(Beginning of Provided data)

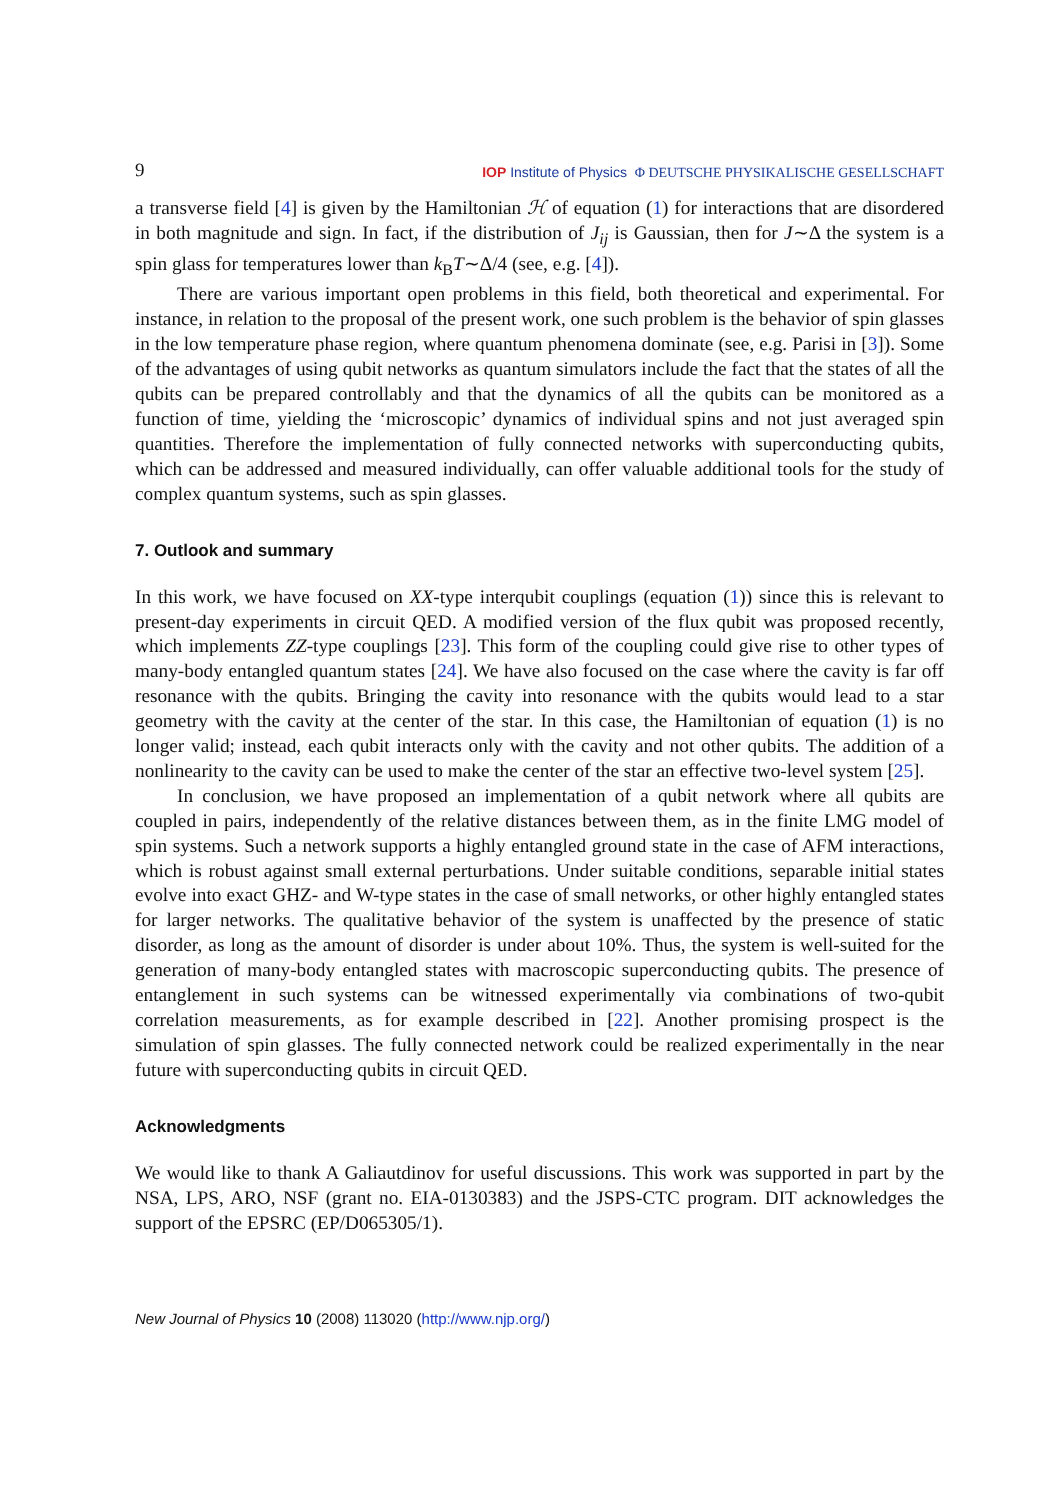9 IOP Institute of Physics Φ DEUTSCHE PHYSIKALISCHE GESELLSCHAFT
a transverse field [4] is given by the Hamiltonian ℋ of equation (1) for interactions that are disordered in both magnitude and sign. In fact, if the distribution of J<sub>ij</sub> is Gaussian, then for J∼Δ the system is a spin glass for temperatures lower than k<sub>B</sub>T∼Δ/4 (see, e.g. [4]).
There are various important open problems in this field, both theoretical and experimental. For instance, in relation to the proposal of the present work, one such problem is the behavior of spin glasses in the low temperature phase region, where quantum phenomena dominate (see, e.g. Parisi in [3]). Some of the advantages of using qubit networks as quantum simulators include the fact that the states of all the qubits can be prepared controllably and that the dynamics of all the qubits can be monitored as a function of time, yielding the ‘microscopic’ dynamics of individual spins and not just averaged spin quantities. Therefore the implementation of fully connected networks with superconducting qubits, which can be addressed and measured individually, can offer valuable additional tools for the study of complex quantum systems, such as spin glasses.
7. Outlook and summary
In this work, we have focused on XX-type interqubit couplings (equation (1)) since this is relevant to present-day experiments in circuit QED. A modified version of the flux qubit was proposed recently, which implements ZZ-type couplings [23]. This form of the coupling could give rise to other types of many-body entangled quantum states [24]. We have also focused on the case where the cavity is far off resonance with the qubits. Bringing the cavity into resonance with the qubits would lead to a star geometry with the cavity at the center of the star. In this case, the Hamiltonian of equation (1) is no longer valid; instead, each qubit interacts only with the cavity and not other qubits. The addition of a nonlinearity to the cavity can be used to make the center of the star an effective two-level system [25].
In conclusion, we have proposed an implementation of a qubit network where all qubits are coupled in pairs, independently of the relative distances between them, as in the finite LMG model of spin systems. Such a network supports a highly entangled ground state in the case of AFM interactions, which is robust against small external perturbations. Under suitable conditions, separable initial states evolve into exact GHZ- and W-type states in the case of small networks, or other highly entangled states for larger networks. The qualitative behavior of the system is unaffected by the presence of static disorder, as long as the amount of disorder is under about 10%. Thus, the system is well-suited for the generation of many-body entangled states with macroscopic superconducting qubits. The presence of entanglement in such systems can be witnessed experimentally via combinations of two-qubit correlation measurements, as for example described in [22]. Another promising prospect is the simulation of spin glasses. The fully connected network could be realized experimentally in the near future with superconducting qubits in circuit QED.
Acknowledgments
We would like to thank A Galiautdinov for useful discussions. This work was supported in part by the NSA, LPS, ARO, NSF (grant no. EIA-0130383) and the JSPS-CTC program. DIT acknowledges the support of the EPSRC (EP/D065305/1).
New Journal of Physics 10 (2008) 113020 (http://www.njp.org/)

(End of Provided data)

— Task prompt —
In the copy, include no pictures; everything else in the material should be written out exactly.

— Exercise solution —
9 IOP Institute of Physics Φ DEUTSCHE PHYSIKALISCHE GESELLSCHAFT
a transverse field [4] is given by the Hamiltonian ℋ of equation (1) for interactions that are disordered in both magnitude and sign. In fact, if the distribution of J<sub>ij</sub> is Gaussian, then for J∼Δ the system is a spin glass for temperatures lower than k<sub>B</sub>T∼Δ/4 (see, e.g. [4]).
There are various important open problems in this field, both theoretical and experimental. For instance, in relation to the proposal of the present work, one such problem is the behavior of spin glasses in the low temperature phase region, where quantum phenomena dominate (see, e.g. Parisi in [3]). Some of the advantages of using qubit networks as quantum simulators include the fact that the states of all the qubits can be prepared controllably and that the dynamics of all the qubits can be monitored as a function of time, yielding the ‘microscopic’ dynamics of individual spins and not just averaged spin quantities. Therefore the implementation of fully connected networks with superconducting qubits, which can be addressed and measured individually, can offer valuable additional tools for the study of complex quantum systems, such as spin glasses.
7. Outlook and summary
In this work, we have focused on XX-type interqubit couplings (equation (1)) since this is relevant to present-day experiments in circuit QED. A modified version of the flux qubit was proposed recently, which implements ZZ-type couplings [23]. This form of the coupling could give rise to other types of many-body entangled quantum states [24]. We have also focused on the case where the cavity is far off resonance with the qubits. Bringing the cavity into resonance with the qubits would lead to a star geometry with the cavity at the center of the star. In this case, the Hamiltonian of equation (1) is no longer valid; instead, each qubit interacts only with the cavity and not other qubits. The addition of a nonlinearity to the cavity can be used to make the center of the star an effective two-level system [25].
In conclusion, we have proposed an implementation of a qubit network where all qubits are coupled in pairs, independently of the relative distances between them, as in the finite LMG model of spin systems. Such a network supports a highly entangled ground state in the case of AFM interactions, which is robust against small external perturbations. Under suitable conditions, separable initial states evolve into exact GHZ- and W-type states in the case of small networks, or other highly entangled states for larger networks. The qualitative behavior of the system is unaffected by the presence of static disorder, as long as the amount of disorder is under about 10%. Thus, the system is well-suited for the generation of many-body entangled states with macroscopic superconducting qubits. The presence of entanglement in such systems can be witnessed experimentally via combinations of two-qubit correlation measurements, as for example described in [22]. Another promising prospect is the simulation of spin glasses. The fully connected network could be realized experimentally in the near future with superconducting qubits in circuit QED.
Acknowledgments
We would like to thank A Galiautdinov for useful discussions. This work was supported in part by the NSA, LPS, ARO, NSF (grant no. EIA-0130383) and the JSPS-CTC program. DIT acknowledges the support of the EPSRC (EP/D065305/1).
New Journal of Physics 10 (2008) 113020 (http://www.njp.org/)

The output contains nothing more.